In contradiction to the character traits of Dorian, the novel describes Lord Henry Wotton as a nobleman, wise, and urbane. His wit makes him criticize readily the hypocrisy and morals of the Victorian society by his well-phrased epigrams. His philosophy of seeking pleasure referred to as new Hedonism that entails gathering experiences, which stimulates the senses notwithstanding the conventional morality, plays a very vital role in the development of Dorian’s personality. Henry Wotton is a clever intellect who preaches unconventional theories about the appropriate ways of life. However, he does not essentially live the words that he speaks. He believed that all people should not only have a life of pleasure but also be themselves. He insists on the fact that what other people perceive to be right should never be taken to be absolutely right and applicable to all. Finally, Henry’s teachings hit Dorian making him have no alternative apart from changing his way of life. In fact, Henry could be the influence of change in Dorian’s life (Wilde 2010, p. 158)

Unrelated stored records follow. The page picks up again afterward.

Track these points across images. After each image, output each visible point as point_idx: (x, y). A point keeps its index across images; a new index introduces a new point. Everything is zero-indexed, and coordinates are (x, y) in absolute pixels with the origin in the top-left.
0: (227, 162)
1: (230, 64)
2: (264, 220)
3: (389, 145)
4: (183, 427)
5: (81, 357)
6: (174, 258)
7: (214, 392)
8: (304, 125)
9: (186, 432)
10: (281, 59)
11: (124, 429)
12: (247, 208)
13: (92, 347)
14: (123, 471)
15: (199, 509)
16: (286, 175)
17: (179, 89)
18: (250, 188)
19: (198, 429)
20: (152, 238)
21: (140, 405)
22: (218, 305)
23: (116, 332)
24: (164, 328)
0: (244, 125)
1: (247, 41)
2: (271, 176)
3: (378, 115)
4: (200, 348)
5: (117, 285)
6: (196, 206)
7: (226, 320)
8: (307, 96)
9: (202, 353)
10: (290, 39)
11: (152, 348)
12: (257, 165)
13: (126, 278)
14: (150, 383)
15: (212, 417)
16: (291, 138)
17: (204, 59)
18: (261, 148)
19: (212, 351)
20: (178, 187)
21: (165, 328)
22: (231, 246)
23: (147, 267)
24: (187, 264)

In a sense, Lord Henry Wotton is the ego of Dorian. Ideally, ego is concerned with the moral codes and the beliefs that a society perceives to be good or bad. Therefore, ego should allow people to make decisions based on their feelings and consciences of the general perception of what is right and wrong in a given society. However, Lord Henry Wotton does not consider what the society dictates to be right but rather claims that the only real way to live is through the life of pleasure. Since Dorian initially has no morals at all, the theories relating to life that Henry advanced, which encouraged people to live a life of being actual self and pursuing one’s own pleasures, literally turns to be Dorian’s moral. In reality, the theories that Henry wittily preaches end up strengthening the id within Dorian because the theories are cheering him to be live his own life in whichever way he deems right. With the absence of ego to demarcate what is good or bad, Dorian is convinced that he can do whatever he wants to do, including even murder (Wilde 2010 p. 56; Freud1961 p. 45).

Basil Hallward is an artist and a close friend of Henry Wotton. He becomes obsessed with Dorian’s beauty after they meet at a party. Basil, amazed by the beauty of Dorian, says that his beauty that is so scarce. He claims that Dorian’s beauty has assisted him in realizing a new kind of art and states that through Dorian, he finds “the lines of a fresh school” (Wilde 2010, p. 101). In addition, Dorian makes Basil discover his artistic capability through the perfect portrait that he paints. Throughout the entire novel, he strives to maintain Dorian as pure as he was in his initial painting. He advises Dorian not to heed to the teachings of Henry as an attempt to guard him from such misleading theories (Wilde 2010, p. 101).

Though he fails to convince Dorian, his character traits symbolize the superego. Johnson (2008, p. 527) points out that superego majorly mediates between id and ego in shaping the pleasure met in a practical manner. In a number of times, Hallward attempts to keep Dorian in check and discredit theories of Henry. Dorian does exactly the opposite and embraces the teachings of Henry. Basil continues to offer him pieces of advice even after they stopped being friends.


In conclusion, this novel displays the perfect character traits that one can easily map on the Sigmund Freud theory of mind. The three characters: Dorian, Henry, and Basil are clear illustrations of id, ego and superego as put forth by Sigmund.